After decades of isolation, Myanmar gears up to host the region’s most important sporting event

By SAW YAN NAING / NAYPYITAW

In a new 30,000-seat football stadium here in Naypyitaw, Myanmar athletes warm up and begin exercising in the early morning hours, to prepare for the upcoming 27th Southeast Asian Games.

The athletes have been busy training every day to get ready for the biennial regional sports competition scheduled in December. This year’s SEA Games will be the first to be hosted by Myanmar in four decades.

At the Wanna Theikdi Stadium, Ma Kay Khine Lwin, a track and field athlete who will compete in the 100-, 200- and perhaps 400-meter races, cools down after her workout. “I want gold medals,” the 35-year-old says. “So I’m preparing to be the best. But the competition will be tough, as my competitors from Vietnam and Thailand are well-trained.”

But being the host country will have advantages, she adds. “We have a better chance than our competitors to win,” she says. “It is our home and our people will cheer for us.”

---

What needs to be done: According to the article on Myanmar's preparations for the SEA Games, how many seats does the new football stadium in Naypyitaw have? The stored items that follow are separate material, unrelated to the article above.

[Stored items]
---

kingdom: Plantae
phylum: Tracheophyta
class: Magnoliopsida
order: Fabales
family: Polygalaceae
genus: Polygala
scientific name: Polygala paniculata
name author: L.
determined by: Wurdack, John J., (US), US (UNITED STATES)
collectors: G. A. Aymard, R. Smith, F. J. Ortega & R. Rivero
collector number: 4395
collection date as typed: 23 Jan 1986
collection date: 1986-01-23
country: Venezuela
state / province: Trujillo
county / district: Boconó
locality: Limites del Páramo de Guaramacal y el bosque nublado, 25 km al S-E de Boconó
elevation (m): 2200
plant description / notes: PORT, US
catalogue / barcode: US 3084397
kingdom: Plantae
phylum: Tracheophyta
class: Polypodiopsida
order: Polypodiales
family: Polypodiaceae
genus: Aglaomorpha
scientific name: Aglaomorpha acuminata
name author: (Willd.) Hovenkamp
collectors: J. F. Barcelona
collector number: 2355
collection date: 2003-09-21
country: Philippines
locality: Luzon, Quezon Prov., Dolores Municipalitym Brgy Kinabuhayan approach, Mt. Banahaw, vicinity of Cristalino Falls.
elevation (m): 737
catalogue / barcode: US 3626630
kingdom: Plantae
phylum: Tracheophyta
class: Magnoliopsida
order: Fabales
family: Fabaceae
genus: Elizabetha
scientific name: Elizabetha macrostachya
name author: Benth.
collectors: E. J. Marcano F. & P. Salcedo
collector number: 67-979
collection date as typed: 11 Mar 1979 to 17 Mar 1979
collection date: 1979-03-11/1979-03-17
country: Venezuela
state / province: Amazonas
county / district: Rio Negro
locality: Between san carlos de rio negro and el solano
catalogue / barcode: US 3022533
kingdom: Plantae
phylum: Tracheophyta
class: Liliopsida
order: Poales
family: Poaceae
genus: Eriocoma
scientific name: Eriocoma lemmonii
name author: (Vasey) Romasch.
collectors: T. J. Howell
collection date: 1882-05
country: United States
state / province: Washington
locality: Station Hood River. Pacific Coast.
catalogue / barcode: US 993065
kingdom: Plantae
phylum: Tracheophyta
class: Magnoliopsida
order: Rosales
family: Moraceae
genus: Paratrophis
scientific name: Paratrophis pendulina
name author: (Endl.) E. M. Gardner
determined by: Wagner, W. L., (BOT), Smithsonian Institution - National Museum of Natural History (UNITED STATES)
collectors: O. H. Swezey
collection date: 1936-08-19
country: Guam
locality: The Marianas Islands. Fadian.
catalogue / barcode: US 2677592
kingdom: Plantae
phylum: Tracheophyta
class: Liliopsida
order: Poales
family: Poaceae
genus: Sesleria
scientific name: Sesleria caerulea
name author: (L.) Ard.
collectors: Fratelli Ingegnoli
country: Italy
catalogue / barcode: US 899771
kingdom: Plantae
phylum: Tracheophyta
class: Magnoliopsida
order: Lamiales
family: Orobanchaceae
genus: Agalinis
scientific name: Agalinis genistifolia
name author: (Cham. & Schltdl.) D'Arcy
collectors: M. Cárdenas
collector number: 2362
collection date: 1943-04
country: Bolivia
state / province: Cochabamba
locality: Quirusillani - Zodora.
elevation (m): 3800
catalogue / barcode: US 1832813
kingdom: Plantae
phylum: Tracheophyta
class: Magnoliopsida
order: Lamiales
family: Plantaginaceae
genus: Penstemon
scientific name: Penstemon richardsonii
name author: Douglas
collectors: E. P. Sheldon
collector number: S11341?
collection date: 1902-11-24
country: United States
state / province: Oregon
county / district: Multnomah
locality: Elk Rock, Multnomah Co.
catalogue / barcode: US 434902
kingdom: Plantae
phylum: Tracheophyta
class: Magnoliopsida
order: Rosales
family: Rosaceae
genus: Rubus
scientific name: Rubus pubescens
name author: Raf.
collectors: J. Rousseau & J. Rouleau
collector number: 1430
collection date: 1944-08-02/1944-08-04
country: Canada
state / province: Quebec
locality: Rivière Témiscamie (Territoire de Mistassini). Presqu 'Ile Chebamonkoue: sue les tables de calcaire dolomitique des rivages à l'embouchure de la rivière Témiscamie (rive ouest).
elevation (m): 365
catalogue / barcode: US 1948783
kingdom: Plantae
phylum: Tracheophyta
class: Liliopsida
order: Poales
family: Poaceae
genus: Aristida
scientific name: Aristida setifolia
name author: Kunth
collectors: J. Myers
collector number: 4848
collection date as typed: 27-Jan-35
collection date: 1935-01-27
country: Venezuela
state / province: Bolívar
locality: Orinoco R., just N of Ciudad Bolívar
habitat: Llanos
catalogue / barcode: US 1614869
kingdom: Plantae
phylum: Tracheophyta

---

Exercise output: 30,000 seats.